Senin, 28 Juni 2010

HAKIKAT MASLAHAH

HAKIKAT MASLAHAH
oleh: Tim LNI 
Maslahah:
Secara etimologi maslahah adalah masdar yang bermakna as-shalah yang berarti kebaikan/ kelurusan
Adapun maslahah secara terminology syari’at adalah manfa’at yang dipelihara oleh Syara’ untuk hambanya demi menjaga kestabilitasan Agama, jiwa, kehormatan, harta dan keluarga.
Sedangkan pengertian manfa’at sendiri adalah kenikmatan atau sesuatu yang menjadi perantara untuk menuju kenikmatan dan pencegahan kemadlaratan atau sesuatu yang menjadi perantara.

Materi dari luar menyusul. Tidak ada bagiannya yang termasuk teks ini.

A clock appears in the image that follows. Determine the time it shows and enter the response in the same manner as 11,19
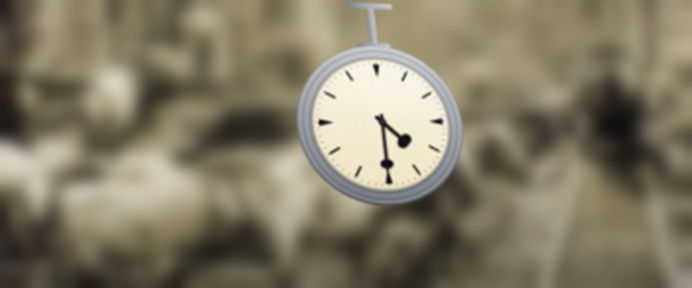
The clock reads 4,30
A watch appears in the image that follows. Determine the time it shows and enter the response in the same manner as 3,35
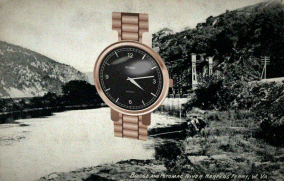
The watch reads 4,13
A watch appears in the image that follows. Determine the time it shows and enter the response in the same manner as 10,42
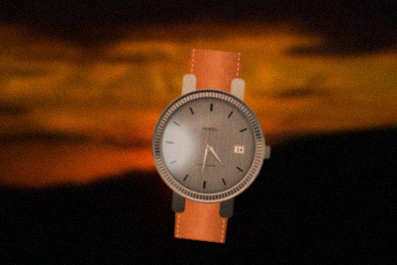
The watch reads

          Secara fitrah Islam adalah agama yang memelihara manfa’at dan menjadikannya sebagai dasar dari apa yang telah diberikan kepada hambanya dari akhlaq dan kemulyaan dan agar kesempurnaan manfa’at ini menjadi modifikator atas apa yang telah disyari’atkan Allah kepada hambanya dan beberapa hukum.
          Sebagaimana para Ulama sepakat bahwa setiap perkara yang menjadi perantara dari sebuah manfa’t mendapat yuridisasi sebagaimana manfa’at itu sendiri yang diharuskan manfa’at tersebut tidak membawa dampak negative yang setara dengan manfa’at itu sendiri, sebagaimana mereka sepakat bahwasanya kalau suatu manfa’at membawa dampak negative maka manfa’at tersebut dihukumi sebagaimana dampak negative tersebut, meskipun secara subtansif adalah subtansi manfa’at dan faidah.

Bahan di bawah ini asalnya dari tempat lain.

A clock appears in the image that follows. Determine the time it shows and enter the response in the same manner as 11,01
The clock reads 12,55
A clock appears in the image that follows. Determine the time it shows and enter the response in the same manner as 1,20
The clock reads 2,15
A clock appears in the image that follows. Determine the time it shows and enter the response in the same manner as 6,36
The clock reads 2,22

I.    Maslahah menurut prespektif Islam
          Kajian tentang maslahah tidak lepas dari pendapat dari dua kubu yaitu kubu filosofis dengan kubu Ulama secara garis besar Khashaish Al Mashlahah menurut filosofis dapat kami simpulkan terkategori menjadi tiga khashaish :
  1. Literatur masa yang mereka jadikan referensi dan analog mashlahah dan mafsadah adalah merupakan literature yang sempit dan hanya terbatas dengan umur Dunia saja dalam arti tidak sampai berimbas pada mashalih dan mafasid ukhrawi karena mereka tidak memandang jauh aspek sisi luar apa yang ada setelah kehidupan di Dunia ini  sehingga menjadikan meraka hanya menggantungkan cita-cita mereka pada sesuatu berhubungan pada Dunia atau yang menjadi washilah untuk menggapai Dunia sehingga literature mereka di dalam menghukumi jelek atau baiknya perkara berada dalam kerancuan dan kebimbangan sesuai dengan kecenderungan dan kesenangan mereka sendiri-sendiri.

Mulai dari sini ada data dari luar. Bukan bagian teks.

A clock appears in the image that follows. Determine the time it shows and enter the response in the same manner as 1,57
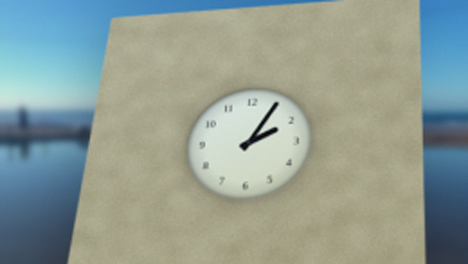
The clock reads 2,05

  2. Mashlahah menurut mereka hanyalah diukur dengan kesenangan dan materi saja baik hal tersebut berkonsekwensikan menjadi hak-hak pribadi maupun social dan tidak pelak lagi kalau mashlahah menurut pendapat orang kapitalis terbagi menjadi tiga yaitu :insiyyah, maknawiyyah dan jismiyyah. Dan semua kembali pada satu tujuan yaitu: apa-apa yang layak dinamakan; kenikmatan materi
  3. Agama menurut mereka adalah cabang dari suatu mashlahah dalam arti Agama hanya dijadikan sebagai alat bantu di dalam melegalisir sebuah mashlahah yang mu’tabar menurut mereka.
Maka tidak diragukan lagi kalau hal semacam ini merupakan hal yang lazim bagi orang yang menjadikan manfa’at duniawi sebagai tujuan pokok dan merupakan segala-galanya.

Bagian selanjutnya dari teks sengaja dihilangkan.